Price has bought horses the calibre of Silent Witness, Entrapment and Enthused to race in Hong Kong.
He is becoming a big buyer of yearlings in Australia and New Zealand with the aim of selling to clients, firstly in Hong Kong, and then other areas of Asia.
It has proven profitable with 491 Hong Kong winners of the board.
Property was among those earmarked for Hong Kong but he failed to pass a veterinary examination and remained in Australia with trainer Robert Smerdon.

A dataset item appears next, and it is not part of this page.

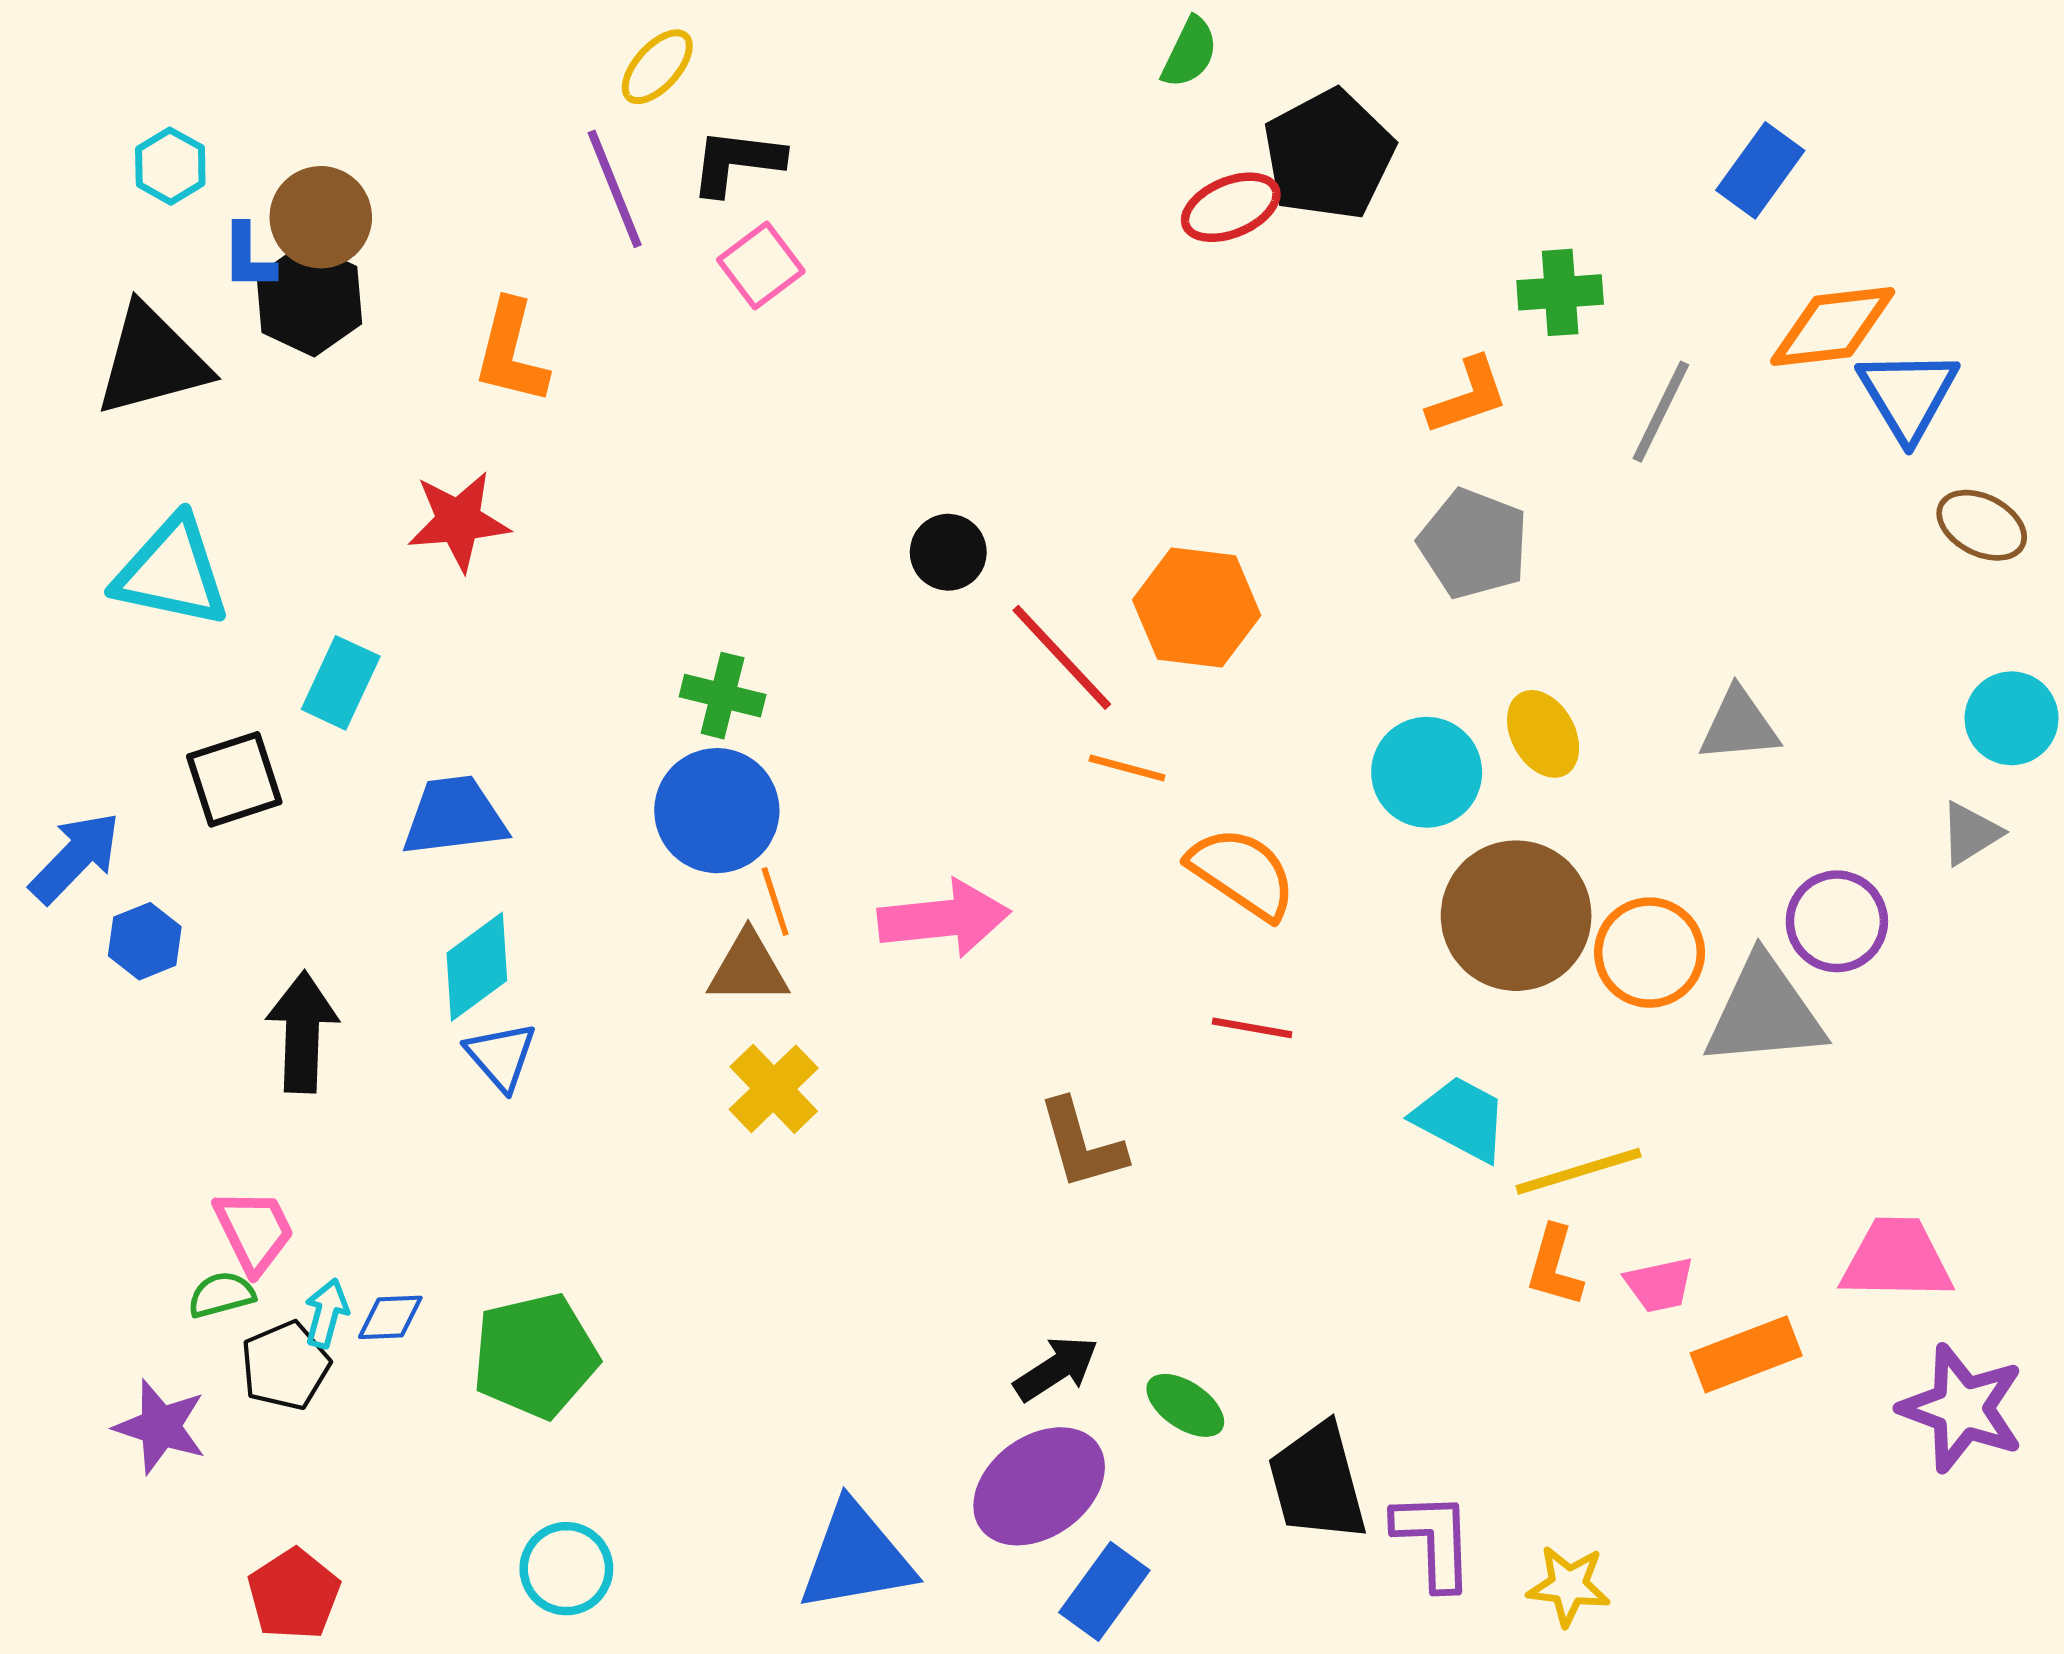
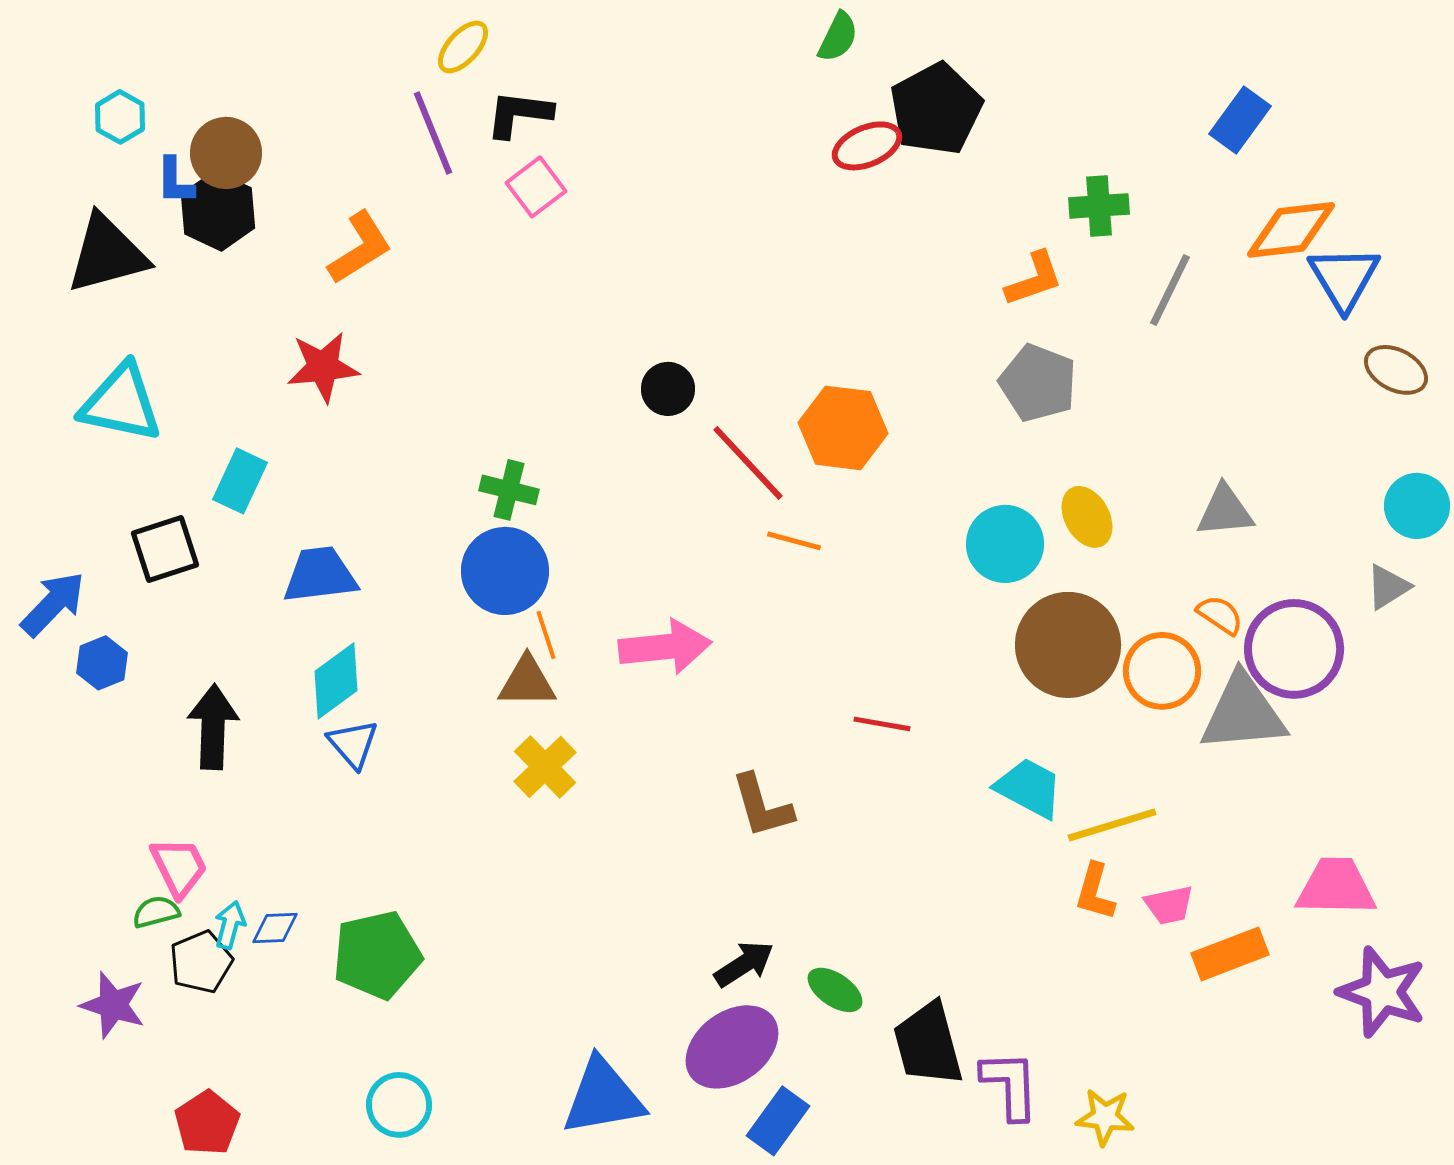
orange L-shape: (511, 352) -> (360, 248), turned -136
orange semicircle: (1242, 873) -> (1220, 615), moved, size x0.6
purple circle: (1837, 921) -> (1294, 649), size x1.4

“We get plenty of horses through that are borderline but a little bit of spurring on the middle joint of the knee is not one that gets through,” Price said.
“Hopefully he can hold together as long as he can, but he’s probably going to require surgery at some stage.”
First prize of $120,000 on Saturday will go a way to sealing Property’s start in Blue Diamond at Caulfield on February 25.
“I would say he’s got to win, but I’m happy to leave the door open and make the decision after the weekend, hoping we’ve got that decision to make,” Price said.
“If he self-funds it it will be almost impossible not to and that’s what it really boils down to.
“It was was a conundrum I wasn’t expecting but it’s an interesting one while it’s happening.”
Price has already been active at this year’s sales, buying three yearlings at Magic Millions and a further 21 in New Zealand.
He will be buying again at the Inglis Sydney Classic Sale this weekend and will be at the Inglis Melbourne Premier sale the day after the Blue Diamond.
With the help of noted bloodstock buyer John Foote and trainers Smerdon and Patrick Payne, Price envisages buying 50 or 60 yearlings this year.
“It’s good to have a few different eyes as they all see things a little differently,” Price said.
“At the end of the day there’s plenty of different shapes and sizes winning races.
“I don’t really think you can have all your eggs in one basket.”